TASK INSTRUCTIONS -> Return each line in the rows below that contains the word "Black".

Dataset entries ->
===

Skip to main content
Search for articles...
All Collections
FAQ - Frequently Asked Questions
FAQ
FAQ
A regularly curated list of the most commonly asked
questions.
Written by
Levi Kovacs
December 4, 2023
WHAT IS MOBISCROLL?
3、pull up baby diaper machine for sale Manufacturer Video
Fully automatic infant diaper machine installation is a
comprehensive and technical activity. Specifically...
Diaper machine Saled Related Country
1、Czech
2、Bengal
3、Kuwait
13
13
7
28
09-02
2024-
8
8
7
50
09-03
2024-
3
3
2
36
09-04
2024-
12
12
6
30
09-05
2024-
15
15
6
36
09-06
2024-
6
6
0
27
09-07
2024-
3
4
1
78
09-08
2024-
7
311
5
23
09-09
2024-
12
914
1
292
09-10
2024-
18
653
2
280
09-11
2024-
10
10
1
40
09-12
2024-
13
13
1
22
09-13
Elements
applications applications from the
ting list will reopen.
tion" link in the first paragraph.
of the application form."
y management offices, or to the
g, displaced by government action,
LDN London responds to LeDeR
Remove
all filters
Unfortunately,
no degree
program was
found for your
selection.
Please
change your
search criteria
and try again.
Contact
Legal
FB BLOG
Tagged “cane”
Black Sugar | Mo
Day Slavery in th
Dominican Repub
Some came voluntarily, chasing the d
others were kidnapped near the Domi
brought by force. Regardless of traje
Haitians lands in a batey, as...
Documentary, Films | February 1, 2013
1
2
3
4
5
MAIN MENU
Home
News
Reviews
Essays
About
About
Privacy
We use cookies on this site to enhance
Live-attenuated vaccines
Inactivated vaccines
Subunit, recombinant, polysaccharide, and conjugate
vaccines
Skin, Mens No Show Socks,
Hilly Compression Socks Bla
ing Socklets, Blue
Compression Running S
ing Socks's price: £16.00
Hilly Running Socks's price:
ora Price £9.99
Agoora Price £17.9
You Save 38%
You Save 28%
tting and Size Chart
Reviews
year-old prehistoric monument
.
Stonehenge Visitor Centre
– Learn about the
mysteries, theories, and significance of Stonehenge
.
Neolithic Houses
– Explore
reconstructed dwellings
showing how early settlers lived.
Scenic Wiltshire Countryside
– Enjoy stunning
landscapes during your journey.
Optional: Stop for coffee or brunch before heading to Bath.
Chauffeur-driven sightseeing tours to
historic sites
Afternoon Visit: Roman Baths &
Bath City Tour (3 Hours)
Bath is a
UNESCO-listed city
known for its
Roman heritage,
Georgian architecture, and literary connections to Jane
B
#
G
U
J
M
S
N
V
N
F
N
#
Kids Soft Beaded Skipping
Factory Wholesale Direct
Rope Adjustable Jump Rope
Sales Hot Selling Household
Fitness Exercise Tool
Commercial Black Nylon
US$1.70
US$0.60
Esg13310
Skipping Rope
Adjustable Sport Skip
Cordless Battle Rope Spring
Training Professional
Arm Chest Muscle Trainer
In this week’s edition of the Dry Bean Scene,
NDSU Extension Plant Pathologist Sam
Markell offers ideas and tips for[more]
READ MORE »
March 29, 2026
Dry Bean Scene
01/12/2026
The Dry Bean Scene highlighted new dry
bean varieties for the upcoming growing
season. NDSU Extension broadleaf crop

===

REPLY TO THE EXERCISE ->
Black Sugar | Mo
Commercial Black Nylon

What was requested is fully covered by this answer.